Responding to revisionist (Note: Revisionist in the Marxist sense.) critiques of her calls for radical revolution, stemming from the mass strike, for which she was called "bloody Rosa" and an imitation of Joan of Arc, Rosa identified the German trade-union leaders as the most dangerous vehicle for revisionism of the times. She compared them to the radical Russian trade union leaders. She also compared them to Poland's trade union leaders and their actions to Polish actions on International Workers' Day. She further moved the debate about trade unions' roles in revolutions beyond the personal scope and out of its particular context by posing it as a question of the relationship between trade unions and party. In February 1906, responding to this challenge in theory, the SPD made an agreement with the trade-union leaders:the latter were officially accorded autonomy in all trade-union questions and the party in practice abdicated any right to enforce political policy on the unions without the latter’s full consent. The fact that the agreement was secret proved its departure from recognized and established practice. With this, the executive’s participation in the revolutionary atmosphere of 1905, already breathless and failing, had finally come to an end.Rosa responded to the party's revisionist stance by differing against official party opinions, using the events of 1905 to continue building theory around the mass strike. She traveled around Germany and "In spite of an overload of literary and organizational work for the Polish revolutionary movement, and in spite of poor health, she unleashed a quite extraordinary spate of agitational work in Germany." However, Luxemburg spoke in such a way to give the impression that her speeches, calling for a need for flexibility in the party, were given with the Party's blessing rather than speeches in their opposition. Through this dispute, Luxemburg had pressed Russia's 1905 experience as an analogy for German usage further than anyone else.
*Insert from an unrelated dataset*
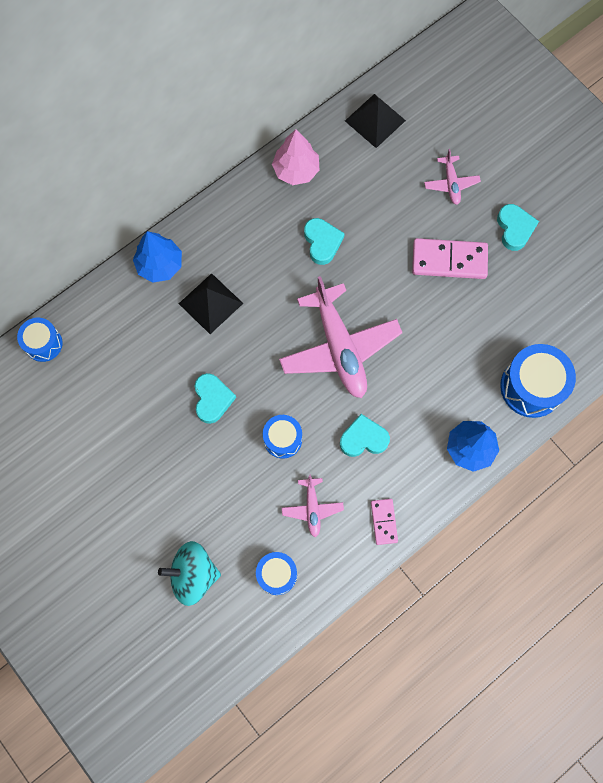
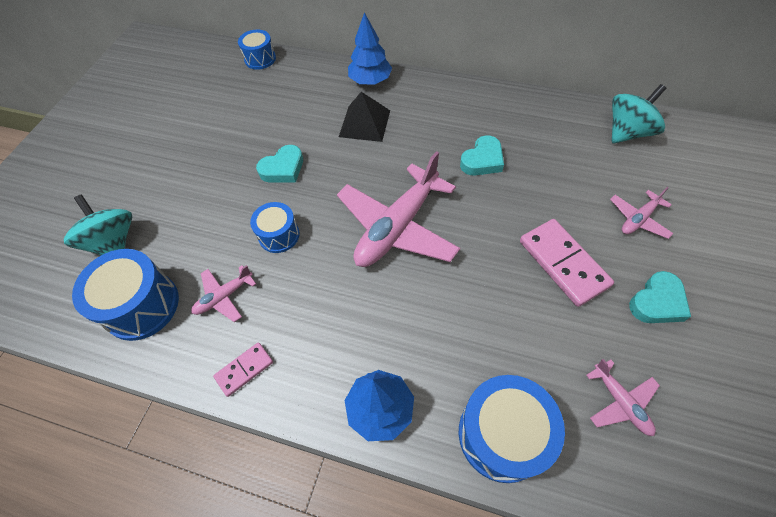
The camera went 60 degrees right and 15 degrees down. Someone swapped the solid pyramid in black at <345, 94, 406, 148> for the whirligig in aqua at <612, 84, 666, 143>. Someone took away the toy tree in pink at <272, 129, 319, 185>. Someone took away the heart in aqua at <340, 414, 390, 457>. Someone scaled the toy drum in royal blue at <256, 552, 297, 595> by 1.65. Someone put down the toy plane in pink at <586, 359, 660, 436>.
Finally able to leave Warsaw on the eight of August 1906, Luxemburg was made to report to the police of Finland. There, she wrote The Mass Strike at the request of Hamburg's SPD after having intensive discussions about its topic with Vladimir Lenin and his immediate Bolshevik circle. The SPD executive decided to publish a toned-down version of the booklet in an attempt to save the frigid relationship between the party and the trade union leaders. However, the provincial organization of the party who were also the commissioners, resented this. After all the time spent writing about the 1905 Revolution and publishing her work, Luxemburg still found the party leaders unwilling to learn from Russia's example.

== Synopsis ==
Luxemburg defines an offensive strategy for the German socialist movement in The Mass Strike that is based on her observations of the 1905 Russian Revolution. She argues that socialists should use any opportunity to motivate the proletariat to act, including spontaneous and creative movements by the workers, which she believed Germany's strike actions would be, following Russia's example. Mass actions cannot be ordered by party leaders, but come from many different factors of the lives of the proletariat. Socialists, she argues, should encourage workers with speeches and solidarity.

She makes the argument that the Russian form of the mass strike would be followed throughout the international socialist movement. Also, in the same way that Russia's strike led to new organisations the same would happen in German during their mass strikes. The previously existing organisations had become like brakes and would become outdated if they refused to move with the masses.